In an era where faith meets the algorithm, Pope Leo XIV has become a global online phenomenon, his profile exploding across digital platforms following his surprise election in May.
The Wikimedia Foundation’s annual rundown of English Wikipedia’s most-viewed pages, unveiled on 2 December, places the new pontiff’s entry at number five, a testament to the insatiable curiosity sparked by the first American-born pope.
Traffic to all Wikimedia sites hit an unprecedented 800,000 views per second in the weeks after his selection, shattering records and dwarfing normal levels by more than sixfold.
The surge followed the death of his predecessor, Pope Francis, on 21 April after a 12-year papacy that reshaped the Church with its emphasis on mercy and the Global South. Francis’s page clocks in at 11th, as users delved into the life of the trailblazing Argentine, the first Latin American pontiff.
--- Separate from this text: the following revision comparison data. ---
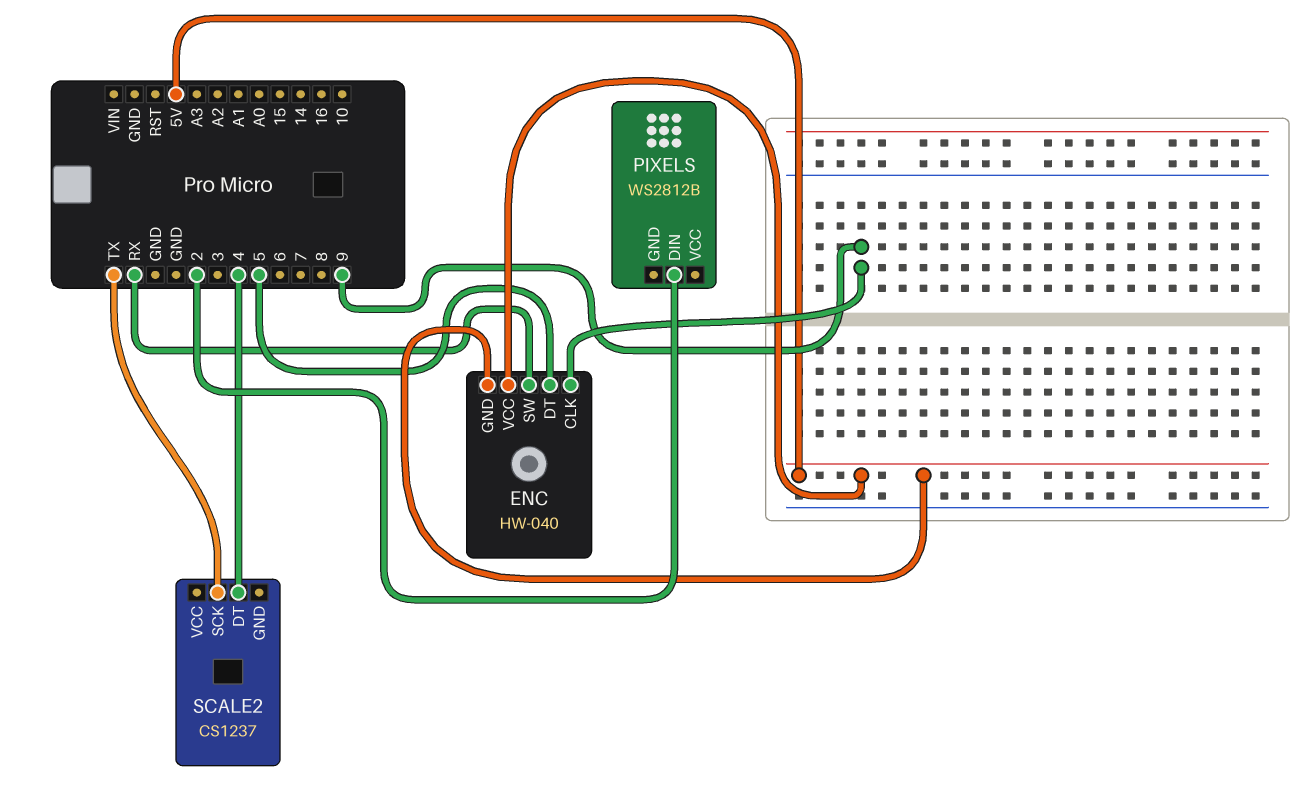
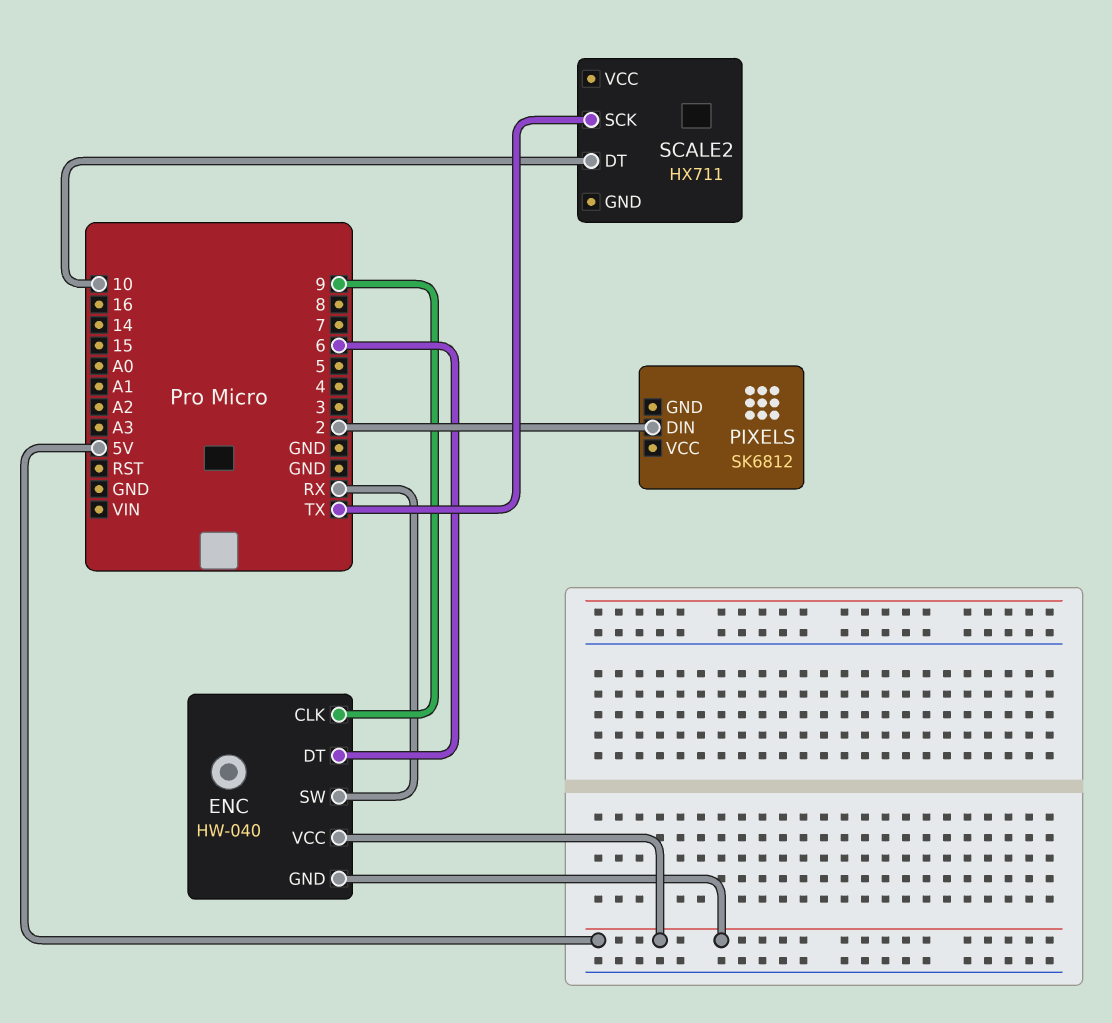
ENC pin DT: 5 -> 6
PIXELS: WS2812B -> SK6812
SCALE2: CS1237 -> HX711
SCALE2 pin DT: 4 -> 10

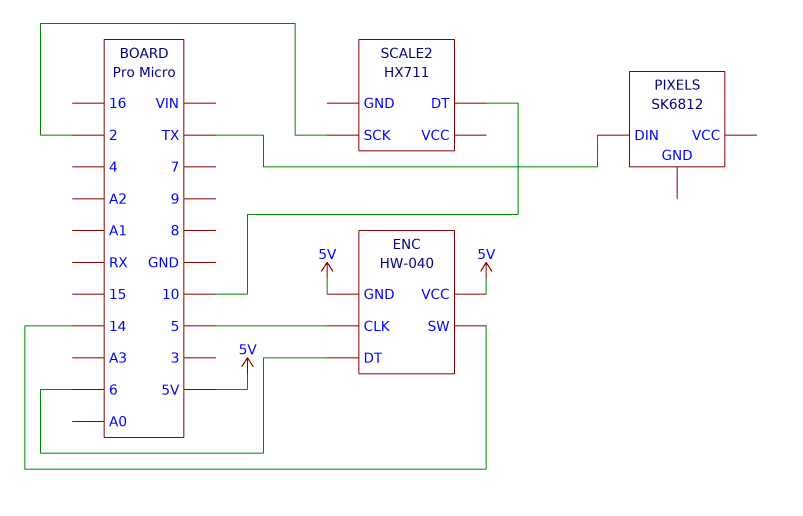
ENC pin CLK: 9 -> 5
ENC pin SW: RX -> 14
PIXELS pin DIN: 2 -> TX
SCALE2 pin SCK: TX -> 2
Wikipedia, the volunteer-driven behemoth that ranks fifth among the world’s most-visited sites in 2025 (trailing only Google, YouTube, Facebook and Instagram), captured the moment perfectly. “As people rushed online to learn about Leo, we saw our biggest ever spike,” the foundation noted.
Google’s “Year in Search 2025” echoed the frenzy. Worldwide, Leo XIV ranked fifth among trending people, while his election vaulted to fourth in news searches. In the US, his birthplace, he tied for fifth in people queries, with the conclave seventh in news and Francis seventh among the year’s deceased figures.
The Chicago-born Robert Francis Prevost, 70, an Augustinian friar with deep roots in Peru, chose “Leo” to honour his 19th-century namesake’s social justice legacy amid today’s AI-driven upheavals.
His rapid rise from obscurity to icon reflects a Church at a crossroads, where ancient rituals collide with viral virality.